Ominously, too, the violent sell-off in Eurodollars has even begun to push the red months up above the funds rate and back towards a more normal premium which would signal the dispelling of the last lingering hopes of a cut. Additionally, the far end of the US curve is starting to resteepen with the differential between Fed funds and 10-year Libor, for example, moving from a negative 35bps in December (a six-year low) to an 11-month high of +48bps and, to cap it all, break-even inflation rates are also starting to move higher, not just Stateside, but in the EZ and the UK, too.
Finally, the sell-off has seen US T-notes at last break the downtrend which has capped the classic, long-term distribution built since the ’87 Crash, meaning Treasuries have joined the angry-looking charts for Bunds, Gilts, Canadas, Ozzies, et al.
Here, too, we could see another feedback come into operation – this time one far less helpful to the speculative herd – for rising long bond yields are likely to be viewed by central bankers as a sign that either their self-proclaimed anti-inflationary stance is being questioned or that the implied rate of return on capital has risen.

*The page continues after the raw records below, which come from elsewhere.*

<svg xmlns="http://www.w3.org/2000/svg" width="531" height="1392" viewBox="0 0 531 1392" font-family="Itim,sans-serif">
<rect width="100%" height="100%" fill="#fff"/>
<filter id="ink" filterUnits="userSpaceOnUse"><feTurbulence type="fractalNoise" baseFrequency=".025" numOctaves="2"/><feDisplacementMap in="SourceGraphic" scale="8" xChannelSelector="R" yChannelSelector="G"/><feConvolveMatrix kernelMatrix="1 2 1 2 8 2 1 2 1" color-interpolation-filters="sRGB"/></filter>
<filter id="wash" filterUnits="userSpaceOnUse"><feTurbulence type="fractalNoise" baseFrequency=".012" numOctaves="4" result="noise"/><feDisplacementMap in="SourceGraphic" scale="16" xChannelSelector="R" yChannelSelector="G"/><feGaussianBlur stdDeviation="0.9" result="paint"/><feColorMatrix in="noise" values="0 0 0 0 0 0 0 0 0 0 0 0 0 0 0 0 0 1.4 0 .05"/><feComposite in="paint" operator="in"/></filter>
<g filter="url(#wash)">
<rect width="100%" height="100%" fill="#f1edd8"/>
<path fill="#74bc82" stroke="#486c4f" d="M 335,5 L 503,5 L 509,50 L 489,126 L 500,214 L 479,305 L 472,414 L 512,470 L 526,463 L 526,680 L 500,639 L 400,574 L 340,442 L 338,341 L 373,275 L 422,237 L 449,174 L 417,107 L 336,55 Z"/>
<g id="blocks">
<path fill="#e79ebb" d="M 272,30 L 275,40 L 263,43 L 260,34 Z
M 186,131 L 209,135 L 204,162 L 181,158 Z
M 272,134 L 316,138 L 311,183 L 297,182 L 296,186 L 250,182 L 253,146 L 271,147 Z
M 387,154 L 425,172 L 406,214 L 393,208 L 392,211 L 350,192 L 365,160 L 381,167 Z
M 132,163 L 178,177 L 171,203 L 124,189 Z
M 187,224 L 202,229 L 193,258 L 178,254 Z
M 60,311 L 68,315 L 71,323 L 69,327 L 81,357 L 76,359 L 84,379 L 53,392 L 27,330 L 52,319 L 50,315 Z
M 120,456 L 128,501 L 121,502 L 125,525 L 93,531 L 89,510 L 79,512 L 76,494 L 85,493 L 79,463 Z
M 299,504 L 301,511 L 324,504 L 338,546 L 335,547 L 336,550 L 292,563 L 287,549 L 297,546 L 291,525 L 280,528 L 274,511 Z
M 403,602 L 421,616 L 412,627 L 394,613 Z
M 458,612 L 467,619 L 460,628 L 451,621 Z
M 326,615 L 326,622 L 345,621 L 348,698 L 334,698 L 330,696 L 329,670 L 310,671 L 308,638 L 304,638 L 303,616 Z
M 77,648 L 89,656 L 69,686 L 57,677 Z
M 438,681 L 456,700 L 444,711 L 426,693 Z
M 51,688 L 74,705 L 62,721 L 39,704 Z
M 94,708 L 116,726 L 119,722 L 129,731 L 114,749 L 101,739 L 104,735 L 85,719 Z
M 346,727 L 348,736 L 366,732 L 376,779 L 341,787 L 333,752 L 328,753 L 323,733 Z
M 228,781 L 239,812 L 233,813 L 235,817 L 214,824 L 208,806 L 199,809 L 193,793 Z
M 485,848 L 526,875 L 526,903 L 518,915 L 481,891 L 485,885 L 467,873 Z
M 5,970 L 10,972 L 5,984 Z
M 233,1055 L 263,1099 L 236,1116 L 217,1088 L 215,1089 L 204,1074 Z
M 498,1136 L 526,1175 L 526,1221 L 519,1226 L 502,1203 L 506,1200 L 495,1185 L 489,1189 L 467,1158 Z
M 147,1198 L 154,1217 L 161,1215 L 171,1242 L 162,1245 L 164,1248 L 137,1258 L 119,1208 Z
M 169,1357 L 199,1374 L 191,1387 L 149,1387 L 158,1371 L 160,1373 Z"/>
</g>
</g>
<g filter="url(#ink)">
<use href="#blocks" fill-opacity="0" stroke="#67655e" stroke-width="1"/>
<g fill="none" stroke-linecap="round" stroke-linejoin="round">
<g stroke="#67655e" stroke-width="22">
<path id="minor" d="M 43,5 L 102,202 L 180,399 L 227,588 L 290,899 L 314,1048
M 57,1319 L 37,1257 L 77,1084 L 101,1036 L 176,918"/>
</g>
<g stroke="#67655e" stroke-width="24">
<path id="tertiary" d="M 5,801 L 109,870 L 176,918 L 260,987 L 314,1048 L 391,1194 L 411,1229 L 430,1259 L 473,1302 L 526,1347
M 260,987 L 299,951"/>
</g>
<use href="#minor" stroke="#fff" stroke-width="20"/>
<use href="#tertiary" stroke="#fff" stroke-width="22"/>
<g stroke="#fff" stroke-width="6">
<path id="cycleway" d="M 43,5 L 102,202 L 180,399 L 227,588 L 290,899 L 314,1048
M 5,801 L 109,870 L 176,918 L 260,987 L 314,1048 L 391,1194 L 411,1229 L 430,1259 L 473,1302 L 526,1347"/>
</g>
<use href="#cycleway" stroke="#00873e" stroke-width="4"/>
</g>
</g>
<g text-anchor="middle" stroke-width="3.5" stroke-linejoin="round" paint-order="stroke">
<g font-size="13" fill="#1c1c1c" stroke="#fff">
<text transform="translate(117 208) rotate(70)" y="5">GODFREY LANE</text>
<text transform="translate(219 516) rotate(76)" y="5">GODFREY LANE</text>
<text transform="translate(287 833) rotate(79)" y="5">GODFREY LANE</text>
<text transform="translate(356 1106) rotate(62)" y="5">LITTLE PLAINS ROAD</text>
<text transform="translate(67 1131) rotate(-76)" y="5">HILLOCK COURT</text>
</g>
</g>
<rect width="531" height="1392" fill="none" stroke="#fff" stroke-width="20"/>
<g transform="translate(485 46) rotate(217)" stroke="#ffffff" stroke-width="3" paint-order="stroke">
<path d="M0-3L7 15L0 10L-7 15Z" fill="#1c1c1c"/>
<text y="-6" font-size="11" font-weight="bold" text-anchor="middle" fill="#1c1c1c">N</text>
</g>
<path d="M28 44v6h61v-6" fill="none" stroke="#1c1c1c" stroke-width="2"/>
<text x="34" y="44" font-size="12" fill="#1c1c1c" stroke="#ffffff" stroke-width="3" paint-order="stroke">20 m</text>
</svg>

Either way, bond yields could rise for fear of more CB tightening and the CBs could tighten more because bond yields are rising.
All it would need then would be for a little mortgage convexity to kick in, or for some other from of dynamic hedging on all that derivative product to take place, and we could see the asset-collateral spiral swirling rapidly into reverse.
If so, it is a matter of reasonable conjecture to suggest that, given the sheer mass of positioning involved – as well as the unfathomable interlinkages between its innumerable component parts - we could well see a good part of the present, self-supporting nebula of ‘liquidity’ rapidly vanish over the event horizon.
What price then the ‘global savings glut’ or the worldwide ‘asset shortage’ so beloved of US academia and how large a quota of disastrous malinvestment will be exposed once the impressive divide between the employment of means and the satisfaction of ends is no longer disguised by the anti-gravitational force of over-abundant credit?